December 4, 2018 - 18:26 AMT
PanARMENIAN.Net - John White, a retired North Attleborough bioengineer, was diagnosed in early 2015 with aggressive prostate cancer. It had spread to his bladder and pelvic lymph nodes. It didn’t respond to hormone therapy and chemotherapy. His oncologist feared White might have only a year to live.
Then scientists at Foundation Medicine, a Cambridge biotech, ran a new diagnostic test to sequence the DNA of cancer cells in his prostate gland, which had been surgically removed.

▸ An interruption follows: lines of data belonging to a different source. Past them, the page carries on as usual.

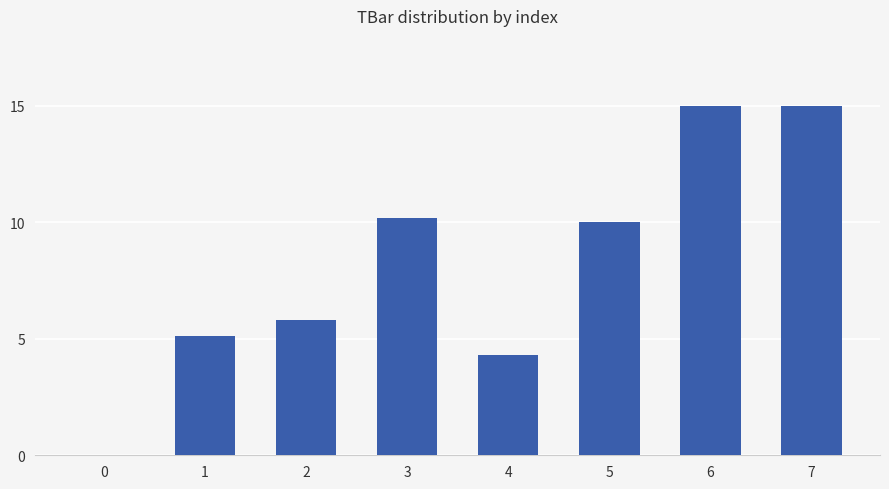

Is it true that the value at 2 is 5.8?

True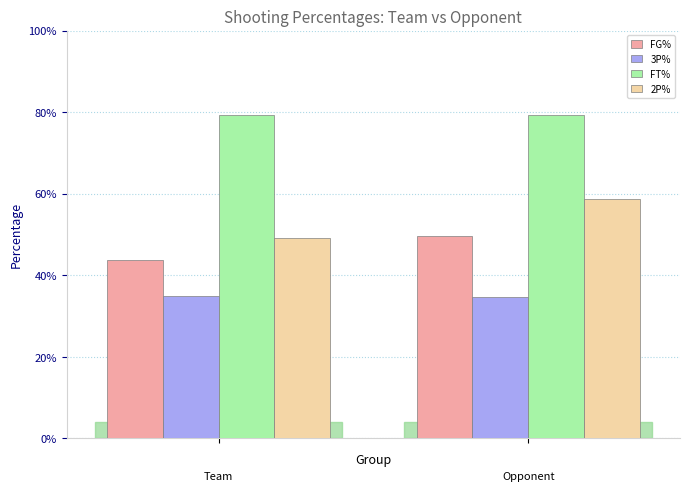

What are all the series names shown in the legend?

FG%, 3P%, FT%, 2P%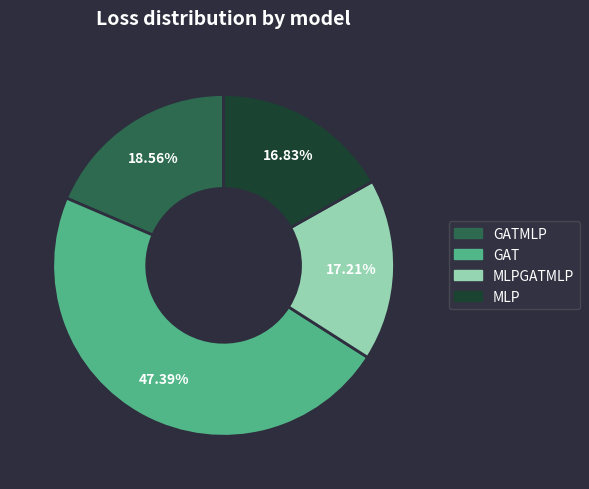

Is there a majority slice in this chart?

No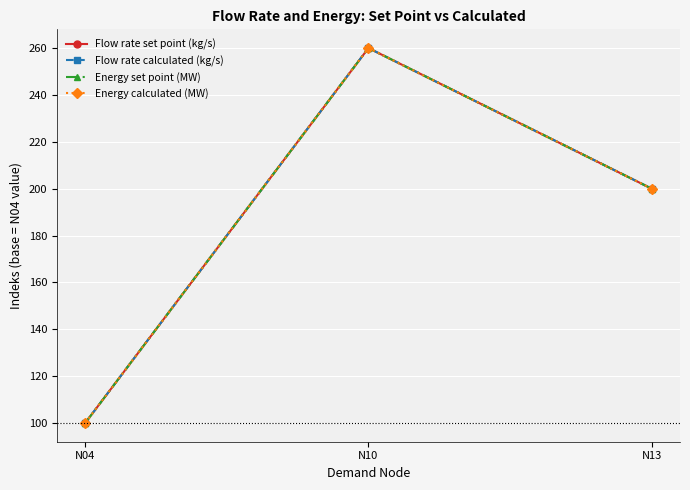

Which category has the highest value across all series?

N10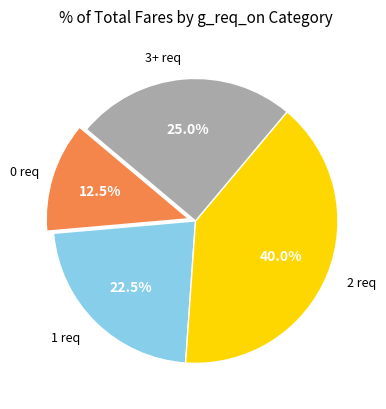

Is there any slice that represents more than half of the pie?

No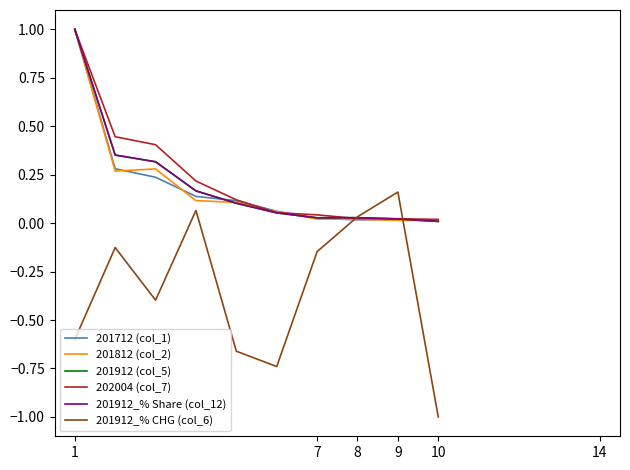

Which series ends up on top after the final intersection of 201812 (col_2) and 201912_% Share (col_12)?

201812 (col_2)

The bad news was that he had a rare form of the disease, marked by an extraordinary number of genetic changes in the cancerous cells. The good news: The new test showed that he might respond to any of three new immunotherapy drugs, The Boston Globe reports.
In August 2016 White began taking one of those drugs, Keytruda, sold by Merck & Co., which had been approved to treat several forms of cancer, although not prostate tumors. It worked. His cancer soon began to shrink. Two years later there’s no evidence of the disease. His oncologist wrote about the case in a medical journal and recently said his patient wouldn’t be alive if Foundation’s test hadn’t so swiftly guided him to the right medicine.
“That’s not hyperbole,” said Dr. Paul Mathew, of Tufts Medical Center. “I cannot think of another strategy I would have had in hand to control the disease so it didn’t take his life.”
White, 63, was no less effusive about Foundation’s test, which detects mutations in 324 genes in solid tumor samples and lists potential drugs to treat the cancer.
“It’s been a lifesaver to me,” he said. “I was only given months to live four years ago, and here I am still thriving.”
The Food and Drug Administration approved the test, called FoundationOne CDx, last November, marking a breakthrough in the era of personalized cancer medicine.
The test yields a detailed report that lists the genomic features of tumors in patients with advanced cancer as well as medicines, approved or in clinical trials, that could treat it — all within about two weeks.
The FDA’s approval has stoked growth at Foundation, which was started in 2010. FoundationOne CDx is the flagship of three genomic profiling tests developed by the company, and it’s far and away the most widely used. Doctors have recommended Foundation’s tests to patients 80,000 to 100,000 times this year, according to a Foundation spokeswoman, and FoundationOne CDx accounted for over three-quarters of them.
Over the past year, Foundation’s work force has grown by about half, from about 600 employees to 900, according to Dr. Vincent Miller, its chief medical officer. Miller said he expected similar growth this coming year.